Bu durum, bilgiye ve hikmete sayısız atıf yapan bir dinin iman çocuklarına asla yakışmıyor.
Müslüman'ın puan hanesine büyük bir artı değer olarak yazılacak bir güzellik, bu cehalet tutsaklığı yüzünden Müslüman'ın aleyhine kullanılmaktadır.
* ipek ve altın kullanımının erkeklere haram olduğunu iddia etmek:
Bu anlayışa ilişkin değerlendirmeyi biraz önceki giriş kısmında yaptık.
Şu garip kadere bakın:
Muazzez Peygamber, 1500 yıl önce, insanlığın, değil diş temizliği, vücut temizliği için bile su kullanmayı doğru-dürüst bilmediği bir zamanda, iman kardeşlerine günde birkaç kez dişlerini temizlemeyi öğretmiş, bunu daha iyi yapabilmeleri için de yöresindeki bu işe uygun bir ağacın dallarından yararlanmıştır.
Şimdi Müslüman, böyle bir tarihsel geçmişe sahip olduğu için övünecekken, birileri kalkıp diyor ki:
"Dişleri şu ağaç parçasıyla temizleyeceksiniz, aksi halde sünnete aykırı iş yapmış olursunuz."
Ve Müslüman'ın artı puanı, birden eksiye dönüşüyor.
Peki, sünnet, dişleri temizlemek midir, yoksa o ağaç parçasını ağza sokmak mıdır?
Bunun ortaya konması gerekir.
İslam ve akıl ölçüleri içinde işin doğrusu şudur:
Sünnet olan, istenen, dişlerin temizlenmesidir.
Bu temizlik hangi şeyle daha iyi yapılıyorsa sünnete en uygun kullanım onun kullanımıdır.
Aksini düşünmek tabuculuk ve fetişizm olur; Müslüman'ı da, İslam'ı da sıkıntıya sokar.

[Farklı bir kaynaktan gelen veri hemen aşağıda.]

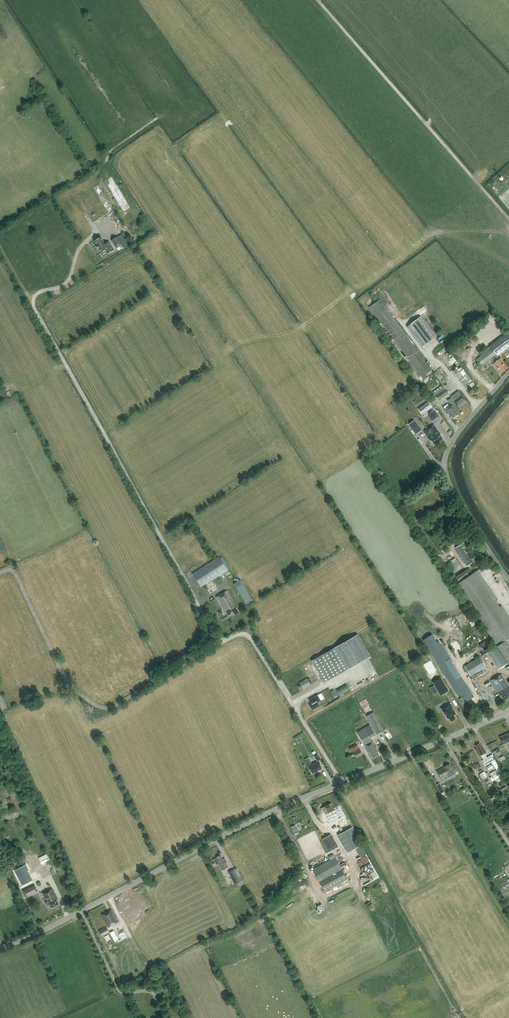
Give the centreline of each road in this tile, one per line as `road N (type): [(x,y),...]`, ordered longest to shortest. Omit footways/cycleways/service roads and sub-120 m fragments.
road 1 (tertiary): [(0,948),(241,826),(508,710)]
road 2 (track): [(220,643),(101,708),(66,681),(15,572),(0,572)]
road 3 (unclassified): [(508,581),(444,465),(453,441),(508,372)]
road 4 (track): [(162,1013),(107,897)]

Misvakı ağaç sanan mantıkla düşündüğünüzde, örneğin, savunmada kılıç, ok, mızrak, at dışında hiçbir araç kullanılamaz.
Çünkü Kur'an ve sünnette adıyla geçen savunma araçları bunlardır.
Ama işe, hikmeti ve amacı açısından bakarsanız o zaman o sayılan araçların birer örnek olduğunu anlar ve günümüzde savunma aracı olarak neler kullanılıyorsa onları öne çıkarırsınız.

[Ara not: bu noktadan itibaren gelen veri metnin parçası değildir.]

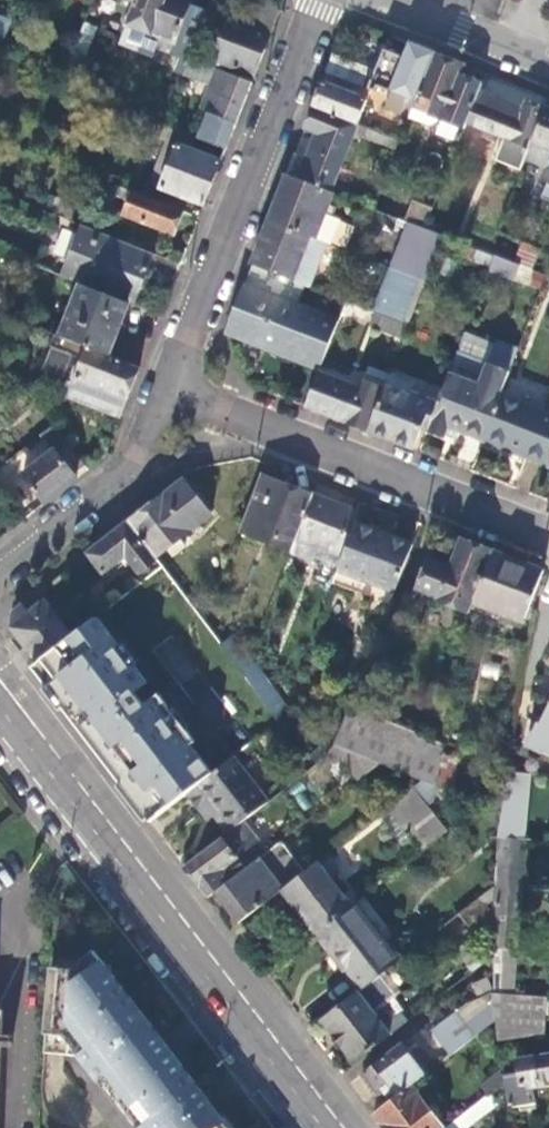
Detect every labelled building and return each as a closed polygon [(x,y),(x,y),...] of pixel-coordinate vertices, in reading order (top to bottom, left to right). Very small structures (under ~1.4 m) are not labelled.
[(120,44),(154,57),(161,39),(173,44),(169,53),(190,62),(191,59),(195,49),(210,12),(181,0),(131,0),(137,2),(120,44)] [(281,13),(280,10),(254,0),(244,25),(230,20),(214,61),(255,78),(281,13)] [(0,18),(0,55),(11,22),(0,18)] [(383,75),(378,88),(388,92),(415,102),(434,55),(424,50),(412,46),(398,81),(383,75)] [(195,49),(191,59),(198,62),(202,52),(195,49)] [(451,61),(434,55),(415,102),(412,109),(464,130),(467,124),(480,90),(483,83),(466,77),(469,68),(451,61)] [(383,75),(334,56),(327,73),(376,92),(378,88),(383,75)] [(191,59),(190,62),(184,76),(201,83),(208,66),(198,62),(191,59)] [(208,66),(201,83),(197,95),(206,98),(217,70),(208,66)] [(226,151),(253,84),(217,70),(206,98),(201,111),(209,114),(198,140),(226,151)] [(367,101),(323,84),(313,108),(357,125),(367,101)] [(480,90),(467,124),(505,139),(495,161),(521,171),(526,160),(545,109),(526,102),(524,108),(480,90)] [(415,102),(388,92),(385,102),(411,112),(412,109),(415,102)] [(305,129),(313,132),(307,148),(315,151),(311,162),(294,156),(287,175),(331,192),(357,125),(313,108),(305,129)] [(545,109),(526,160),(547,168),(541,180),(548,183),(543,197),(548,200),(548,111),(545,109)] [(134,116),(129,128),(168,143),(177,147),(178,145),(183,134),(154,122),(154,124),(134,116)] [(177,147),(168,143),(151,186),(160,190),(177,147)] [(204,208),(222,163),(178,145),(177,147),(160,190),(204,208)] [(325,215),(333,193),(331,192),(287,175),(269,223),(327,245),(330,246),(339,221),(325,215)] [(115,185),(112,194),(129,201),(133,193),(115,185)] [(133,193),(129,201),(125,213),(176,234),(184,214),(133,193)] [(425,229),(434,208),(413,201),(405,221),(409,222),(425,229)] [(443,235),(425,229),(409,222),(391,270),(419,281),(425,283),(443,235)] [(327,245),(269,223),(252,267),(303,286),(310,289),(327,245)] [(156,254),(84,226),(62,277),(83,285),(131,305),(135,306),(156,254)] [(541,250),(524,243),(516,263),(521,265),(533,270),(541,250)] [(516,263),(495,255),(489,271),(515,281),(521,265),(516,263)] [(303,286),(252,267),(226,333),(320,370),(338,322),(296,306),(303,286)] [(419,281),(391,270),(374,314),(403,325),(419,281)] [(131,305),(83,285),(63,338),(73,341),(110,356),(131,305)] [(403,325),(374,314),(368,327),(402,341),(408,327),(403,325)] [(495,346),(464,334),(458,351),(488,363),(495,346)] [(121,418),(141,368),(110,356),(73,341),(63,338),(55,335),(51,347),(52,347),(43,371),(66,380),(75,356),(84,360),(70,398),(121,418)] [(444,439),(445,437),(454,441),(457,431),(483,440),(501,394),(519,348),(497,339),(495,346),(488,363),(458,351),(437,404),(427,431),(426,432),(444,439)] [(389,375),(369,367),(364,378),(385,386),(389,375)] [(368,431),(385,386),(364,378),(360,390),(319,373),(306,407),(368,431)] [(386,389),(369,432),(413,449),(421,429),(427,431),(437,404),(411,394),(408,398),(386,389)] [(501,394),(483,440),(507,450),(509,446),(548,461),(548,412),(501,394)] [(44,504),(77,479),(74,475),(86,466),(55,425),(42,435),(48,443),(16,468),(44,504)] [(312,496),(261,476),(238,533),(290,554),(295,540),(312,496)] [(183,479),(127,523),(155,558),(211,515),(183,479)] [(359,514),(312,496),(295,540),(317,548),(313,557),(339,567),(354,528),(359,514)] [(155,558),(127,523),(87,554),(102,574),(125,557),(139,575),(156,561),(155,558)] [(354,528),(339,567),(332,584),(391,607),(414,547),(389,536),(387,541),(354,528)] [(467,614),(471,604),(490,551),(461,540),(449,569),(427,561),(415,591),(438,600),(437,602),(467,614)] [(521,624),(542,571),(490,551),(471,604),(521,624)] [(37,664),(71,637),(44,604),(28,616),(21,606),(13,613),(11,631),(37,664)] [(144,706),(133,693),(147,682),(96,618),(71,637),(37,664),(31,668),(41,681),(86,740),(126,791),(150,823),(186,794),(212,774),(190,746),(195,742),(158,694),(144,706)] [(249,657),(242,673),(252,687),(264,679),(265,678),(249,657)] [(281,701),(264,679),(252,687),(269,710),(281,701)] [(444,748),(351,709),(336,748),(421,784),(436,790),(437,790),(444,748)] [(541,727),(540,726),(539,728),(540,729),(533,743),(548,751),(548,711),(541,727)] [(527,747),(513,744),(508,772),(519,773),(524,774),(527,747)] [(244,821),(269,802),(232,758),(212,774),(186,794),(208,821),(214,815),(228,833),(244,821)] [(546,776),(524,774),(519,773),(516,801),(542,804),(546,776)] [(422,801),(436,790),(421,784),(387,811),(420,855),(447,834),(422,801)] [(244,821),(228,833),(184,867),(193,880),(207,898),(214,893),(260,858),(253,848),(260,842),(244,821)] [(531,840),(498,837),(497,853),(529,855),(531,840)] [(304,874),(280,843),(260,858),(214,893),(238,924),(281,891),(304,874)] [(492,901),(514,902),(515,887),(526,887),(529,855),(497,853),(494,886),(492,901)] [(316,864),(304,874),(281,891),(315,935),(350,908),(316,864)] [(475,938),(492,926),(492,901),(494,886),(457,915),(475,938)] [(513,950),(519,950),(520,933),(512,932),(514,902),(492,901),(492,926),(491,948),(513,950)] [(355,905),(350,908),(315,935),(359,992),(376,979),(398,961),(355,905)] [(513,950),(491,948),(491,967),(492,994),(512,996),(513,950)] [(197,1086),(94,950),(81,960),(80,970),(54,967),(47,1033),(64,1035),(135,1127),(143,1127),(197,1086)] [(359,992),(356,994),(369,1008),(374,1005),(374,1006),(388,995),(376,979),(359,992)] [(356,994),(322,1021),(337,1042),(378,1011),(374,1006),(374,1005),(369,1008),(356,994)] [(512,996),(492,994),(494,1020),(496,1040),(543,1034),(547,999),(512,996)] [(378,1011),(337,1042),(354,1064),(403,1026),(397,1017),(394,1020),(387,1012),(382,1016),(378,1011)] [(1,1049),(13,1049),(13,1038),(3,1038),(4,1013),(0,1013),(0,1083),(1,1049)] [(455,1014),(432,1032),(449,1054),(473,1036),(455,1014)] [(361,1074),(384,1104),(410,1085),(423,1075),(416,1067),(423,1062),(414,1051),(408,1055),(400,1045),(397,1047),(361,1074)] [(548,1082),(548,1056),(517,1061),(518,1074),(504,1076),(508,1109),(516,1108),(517,1111),(534,1109),(533,1102),(528,1102),(527,1086),(548,1082)] [(384,1104),(373,1113),(384,1127),(444,1127),(410,1085),(384,1104)] [(197,1086),(143,1127),(230,1127),(197,1086)] [(490,1109),(488,1094),(444,1127),(466,1127),(490,1109)]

Bu inceliği fark edemeyen veya fark ettiği halde bir takım hesaplar ve istismarlar yüzünden gerçeği saklayan zihniyetlerse ;
- diş temizlemeye ilişkin övgüleri, geçmiş devirlerde bu iş için kullanılan araçlara yükler,
- taharetlenmeyi (tuvalette temizlenmeyi) hâlâ taş ve kemik parçalarıyla yapmaya kalkar,
- hatta tuvalet kağıdı kullananları din dışı ilan etmeye kadar giden akıl almaz ilkellikler sergilemekten çekinmez.

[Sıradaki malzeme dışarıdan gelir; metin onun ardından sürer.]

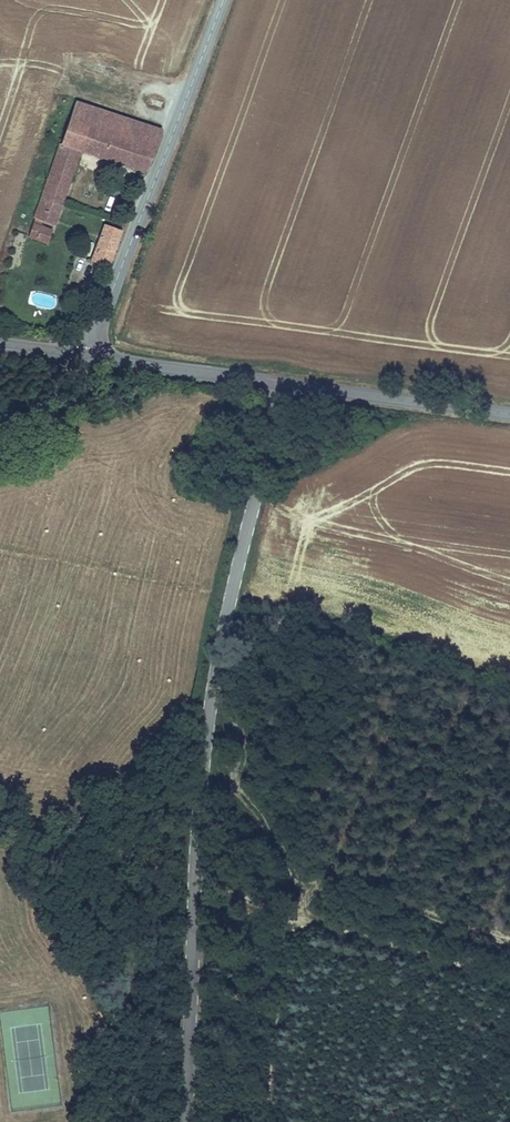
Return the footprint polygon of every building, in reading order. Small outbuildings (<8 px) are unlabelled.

Ve şöyle diyebilir: "Müslüman namaz kılar, bunun için vücudunun ve giysilerinin temiz olması, tuvalet kalıntısına bulaşmaması gerekir.
Bu demektir ki, tuvalette, temizlik için su kullanacaklardır; Müslüman olmayanlar gibi kağıt kullanamaz lar."
İddianın birinci kısmı doğru.
İkinci kısmı ise iki yanlışı birden taşıyor.
Onunla da kalmıyor, gıybet, terbiyesizlik ve hatta iftira gibi üç illeti de barındırıyor.
Bir defa, tuvalet kağıdı kullanan gayrimüslimlerin su kullanmadığını bir matematik gerçek gibi öne sürmek doğru değildir.
Tuvalet kağıdıyla birlikte suyu da kullanan milyonlarca gayrimüslim vardır.
İkincisi, bir Müslüman'ın su kullanmak zorunda olması tuvalet kağıdı kullanmasına engel değildir. Bu işte su da, tuvalet kağıdı da bir araçtır.
Müslüman, daha iyi temizlenmek için bu araçların ikisinden de yararlanır.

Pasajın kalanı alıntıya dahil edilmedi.